Prime Minister Shinzo Abe has indicated that he is willing to hold an unconditional summit with North Korean leader Kim Jong Un. Abe’s suggestion came after his telephone talks with U.S. President Donald Trump. The importance of holding talks with the leader of an authoritarian state is understandable.


Abe apparently aims to clarify his intention to hold summit talks with Kim, chairman of the Workers’ Party of Korea, with the goal of solving the problem of the abduction of Japanese nationals by North Korea. It is only natural for the leader of a country to pursue talks that will contribute to the settlement of outstanding issues.

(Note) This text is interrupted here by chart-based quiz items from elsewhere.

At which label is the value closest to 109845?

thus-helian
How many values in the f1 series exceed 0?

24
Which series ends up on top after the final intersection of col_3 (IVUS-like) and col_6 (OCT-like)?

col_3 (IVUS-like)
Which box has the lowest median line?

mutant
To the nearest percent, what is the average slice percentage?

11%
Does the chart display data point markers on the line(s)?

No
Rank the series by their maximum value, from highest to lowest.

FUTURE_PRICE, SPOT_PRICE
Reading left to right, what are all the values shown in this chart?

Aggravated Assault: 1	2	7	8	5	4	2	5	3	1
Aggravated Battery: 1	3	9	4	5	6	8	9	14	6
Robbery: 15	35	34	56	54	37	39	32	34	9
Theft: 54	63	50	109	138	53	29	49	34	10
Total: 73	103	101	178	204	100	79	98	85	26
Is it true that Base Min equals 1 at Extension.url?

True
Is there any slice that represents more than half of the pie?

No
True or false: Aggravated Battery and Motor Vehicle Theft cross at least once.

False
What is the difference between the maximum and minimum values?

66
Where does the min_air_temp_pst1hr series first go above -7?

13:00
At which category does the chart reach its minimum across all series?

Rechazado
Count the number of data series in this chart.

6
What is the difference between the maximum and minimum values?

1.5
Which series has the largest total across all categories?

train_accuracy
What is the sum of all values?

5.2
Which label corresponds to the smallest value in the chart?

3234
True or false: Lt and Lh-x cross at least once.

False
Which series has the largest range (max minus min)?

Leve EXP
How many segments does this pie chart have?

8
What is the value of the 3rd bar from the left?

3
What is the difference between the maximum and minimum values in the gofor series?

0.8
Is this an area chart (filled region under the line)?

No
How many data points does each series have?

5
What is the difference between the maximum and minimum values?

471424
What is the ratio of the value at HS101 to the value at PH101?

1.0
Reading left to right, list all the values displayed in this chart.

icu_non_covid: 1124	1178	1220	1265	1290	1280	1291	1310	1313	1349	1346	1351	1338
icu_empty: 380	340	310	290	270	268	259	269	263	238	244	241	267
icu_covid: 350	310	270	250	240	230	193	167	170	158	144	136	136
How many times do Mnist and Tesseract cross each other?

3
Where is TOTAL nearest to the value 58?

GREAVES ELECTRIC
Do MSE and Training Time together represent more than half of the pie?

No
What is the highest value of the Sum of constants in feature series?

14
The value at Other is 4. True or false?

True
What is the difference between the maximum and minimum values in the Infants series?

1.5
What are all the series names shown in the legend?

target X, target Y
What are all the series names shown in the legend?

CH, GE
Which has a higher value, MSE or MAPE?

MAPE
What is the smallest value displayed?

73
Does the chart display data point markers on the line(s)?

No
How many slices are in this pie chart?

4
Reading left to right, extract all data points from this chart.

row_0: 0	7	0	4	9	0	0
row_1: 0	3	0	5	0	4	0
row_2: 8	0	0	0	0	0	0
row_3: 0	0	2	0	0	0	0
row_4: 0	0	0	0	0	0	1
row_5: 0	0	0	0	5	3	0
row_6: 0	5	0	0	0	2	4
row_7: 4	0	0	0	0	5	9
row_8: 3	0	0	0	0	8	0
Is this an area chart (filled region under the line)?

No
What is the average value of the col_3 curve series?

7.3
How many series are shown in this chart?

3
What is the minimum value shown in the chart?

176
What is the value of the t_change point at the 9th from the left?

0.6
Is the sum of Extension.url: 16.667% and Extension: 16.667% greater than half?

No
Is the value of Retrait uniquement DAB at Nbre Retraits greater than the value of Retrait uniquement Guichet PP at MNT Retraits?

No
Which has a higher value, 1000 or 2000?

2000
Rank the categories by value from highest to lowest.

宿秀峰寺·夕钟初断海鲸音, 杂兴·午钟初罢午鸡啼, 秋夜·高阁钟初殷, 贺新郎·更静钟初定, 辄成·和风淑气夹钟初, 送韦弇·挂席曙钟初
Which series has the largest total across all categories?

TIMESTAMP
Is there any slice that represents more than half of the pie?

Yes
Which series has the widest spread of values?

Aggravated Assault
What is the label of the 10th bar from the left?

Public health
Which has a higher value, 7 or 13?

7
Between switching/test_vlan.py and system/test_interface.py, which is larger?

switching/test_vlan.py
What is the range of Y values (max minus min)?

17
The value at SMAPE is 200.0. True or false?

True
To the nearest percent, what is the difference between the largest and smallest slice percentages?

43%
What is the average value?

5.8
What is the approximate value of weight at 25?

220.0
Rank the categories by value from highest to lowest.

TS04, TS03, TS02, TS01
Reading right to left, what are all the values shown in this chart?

However, just haphazardly calling for talks is meaningless. Behind-the-scenes working-level talks were held between Tokyo and Pyongyang over a long period before the first summit meeting was held in 2002 between then Prime Minister Junichiro Koizumi and then North Korean leader Kim Jong Il. The prior consultations led to the return of some abduction victims to Japan.


One cannot help but wonder why Prime Minister Abe hinted that he will seek unconditional talks with Kim even though there are no signs that necessary prior dialogue is going on between the two countries. Abe’s suggestion deserves criticism that it is solely aimed at winning support from the Japanese public.


The prime minister apparently wants to avoid criticism for being the only leader of a North Korean neighbor not to have held talks with Kim. He also appears to be aiming to keep pace with President Trump, who intends to continue dialogue with the North Korean leader.


However, Abe has emphasized that his summit talks with Kim must contribute to solving the abduction issue. The prime minister has also insisted that North Korea should take concrete actions to denuclearize.


When South Korea promoted North-South talks on the occasion of the Pyeongchang Winter Olympics in February 2018, Abe warned Seoul against being captivated by Pyongyang’s “smile diplomacy.” Abe’s latest suggestion represents a policy reversal, but there appears to be no rational strategy behind the move.


The prime minister has emphasized that he will break the shell of mutual distrust with North Korea. The deletion of a phrase that Japan will maximize its pressure on North Korea from its Diplomatic Bluebook this year is obviously part of the policy reversal.


However, North Korea’s state-run news organizations have demanded that historical issues be settled before bilateral summit talks are held. Under the circumstances, it will likely be difficult for the two countries to hold fruitful talks.


North Korea possesses nuclear weapons, and fired several short-range projectiles toward the Sea of Japan on May 4, heightening tensions in the region.


In the 2014 Stockholm Agreement, Pyongyang promised to hold a re-investigation into the whereabouts of abduction victims but the move has been stalled since North Korea conducted nuclear and missile tests.


While Japan is seeking bilateral summit talks, there are no prospects that the two countries will break the deadlock over the abduction problem as well as nuclear and missile issues.